Location: Washington, DC

Smith: 'Let us Honor President Reagan with an Increased Commitment to Life-Affirming Research to Cure Alzheimer's disease'

WASHINGTON, D.C. - Congressman Chris Smith, Co-Chairman of the Bipartisan Congressional Task Force on Alzheimer's disease who was first elected to office in 1980 as part of the "Reagan Revolution," made the following statement today:

"Throughout his long and incredible life, President Reagan endured many hardships including a troubled early family life, challenging times during the Great Depression, an assassination attempt, and a bout with cancer.

"Even during his final battle with the dreaded Alzheimer's disease, President Reagan persevered with honor and integrity. Throughout his decade-long battle with Alzheimer's, President Reagan and his family helped bring the horrors of Alzheimer's disease - which are currently endured by more than 4.5 million Americans and their families - to light.

"But even a decade before he was diagnosed with Alzheimer's disease, President Reagan took the initiative to call greater attention to the condition and the needs of both patients and caregivers by declaring the first Alzheimer's disease Month in 1983.

"Thanks in large part to the leadership of President Reagan, we have made significant advances in biomedical research that have helped bring pharmaceutical products to market and have advanced the overall understanding of the pathology of this disease.

"It is estimated that the National Institutes of Health will invest more than $660 million into Alzheimer's disease research this year alone. While this represents a significant increase from where we once were, this amount will only enable the government to fund one of every four qualified research initiatives. To prevent the number of Americans who suffer from Alzheimer's from quadrupling in less than 50 years, we must grow this number to $1 billion annually as soon as possible.

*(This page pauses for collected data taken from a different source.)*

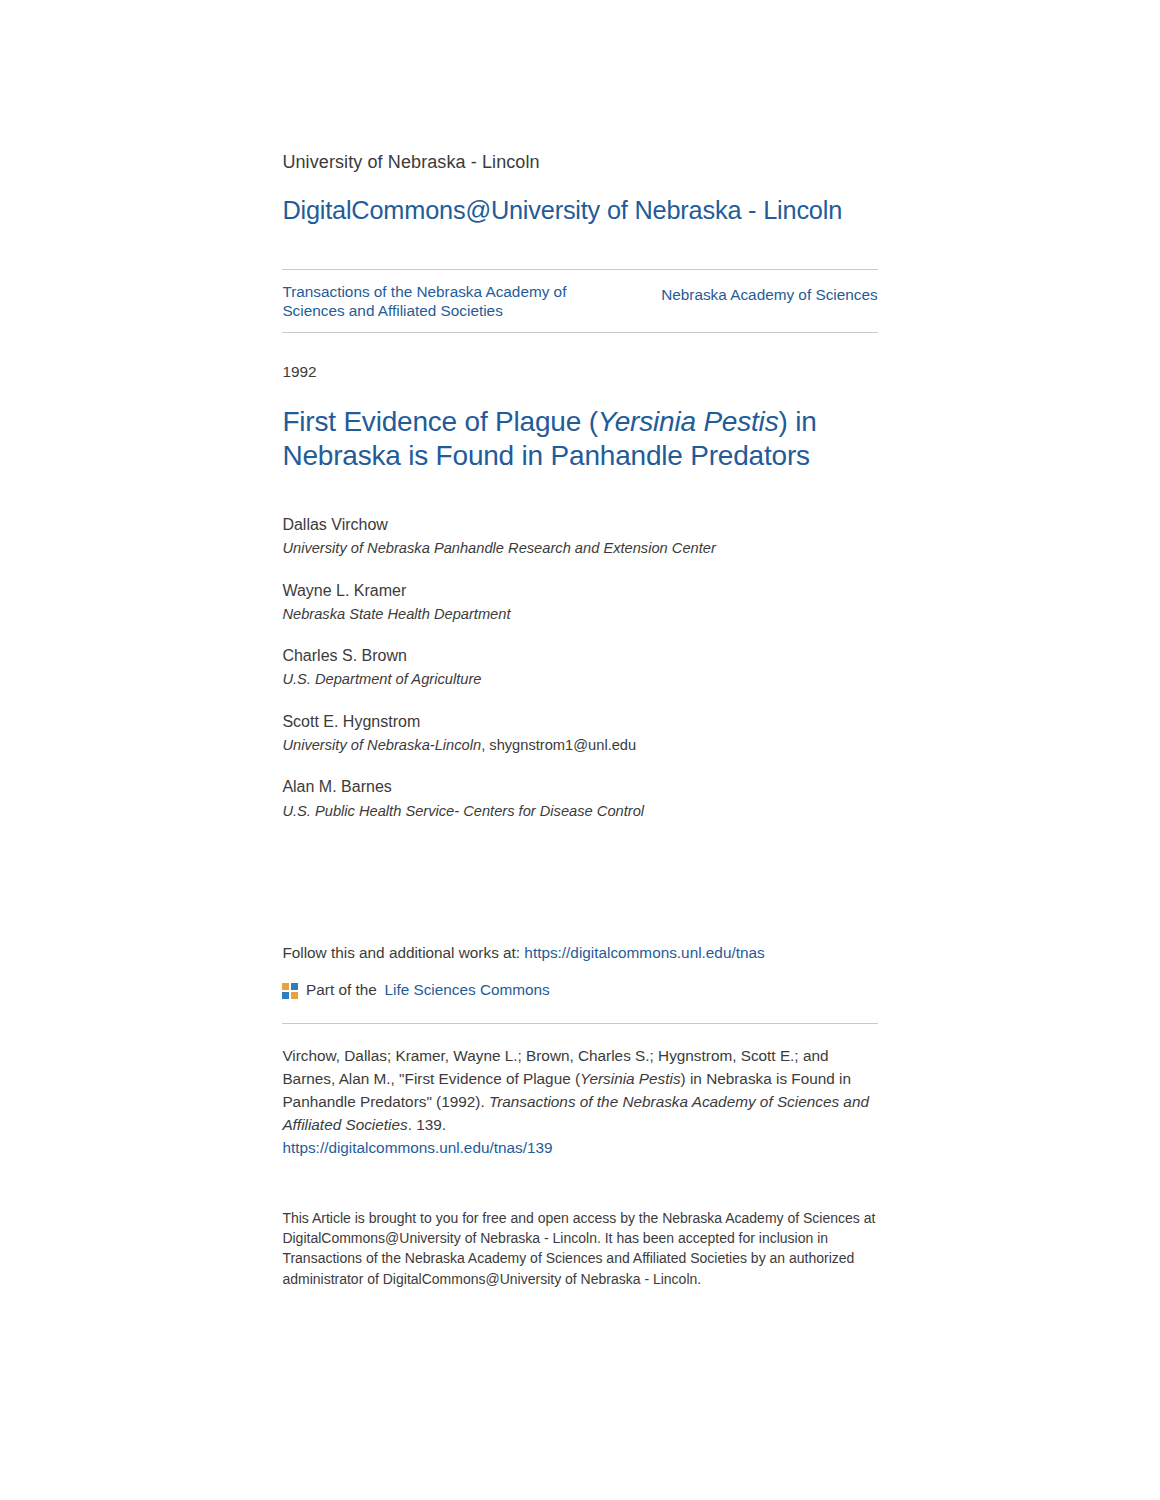University of Nebraska - Lincoln
DigitalCommons@University of Nebraska - Lincoln
Transactions of the Nebraska Academy of Sciences and Affiliated Societies
Nebraska Academy of Sciences
1992
First Evidence of Plague (Yersinia Pestis) in Nebraska is Found in Panhandle Predators
Dallas Virchow
University of Nebraska Panhandle Research and Extension Center
Wayne L. Kramer
Nebraska State Health Department
Charles S. Brown
U.S. Department of Agriculture
Scott E. Hygnstrom
University of Nebraska-Lincoln, shygnstrom1@unl.edu
Alan M. Barnes
U.S. Public Health Service- Centers for Disease Control
Follow this and additional works at: https://digitalcommons.unl.edu/tnas
Part of the Life Sciences Commons
Virchow, Dallas; Kramer, Wayne L.; Brown, Charles S.; Hygnstrom, Scott E.; and Barnes, Alan M., "First Evidence of Plague (Yersinia Pestis) in Nebraska is Found in Panhandle Predators" (1992). Transactions of the Nebraska Academy of Sciences and Affiliated Societies. 139.
https://digitalcommons.unl.edu/tnas/139
This Article is brought to you for free and open access by the Nebraska Academy of Sciences at DigitalCommons@University of Nebraska - Lincoln. It has been accepted for inclusion in Transactions of the Nebraska Academy of Sciences and Affiliated Societies by an authorized administrator of DigitalCommons@University of Nebraska - Lincoln.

"We should continue to strongly support stem cell research, and the stem cell research we support needs to be ethical and promising. It is unfortunate, and I believe in very bad taste, that some are attempting to use the passing of President Reagan to advance the small subcategory of stem cell research that involves the killing of human embryos, especially considering that research destroying human embryos has not shown any promise in developing treatments for Alzheimer's - or any other disease or condition.

"I agree with President Reagan when he said in a January 18, 1988 Presidential Proclamation that, 'from the moment of conception until natural death' everyone has the right to 'unalienable personhood.' I look forward to joining my colleagues in promoting President Reagan's legacy by continuing to fight for additional funding for Alzheimer's research and for adult-stem-cell and related tissue therapies that are already treating human maladies including heart damage, multiple sclerosis, corneal injury, spinal cord injury, Parkinson's disease, and other conditions."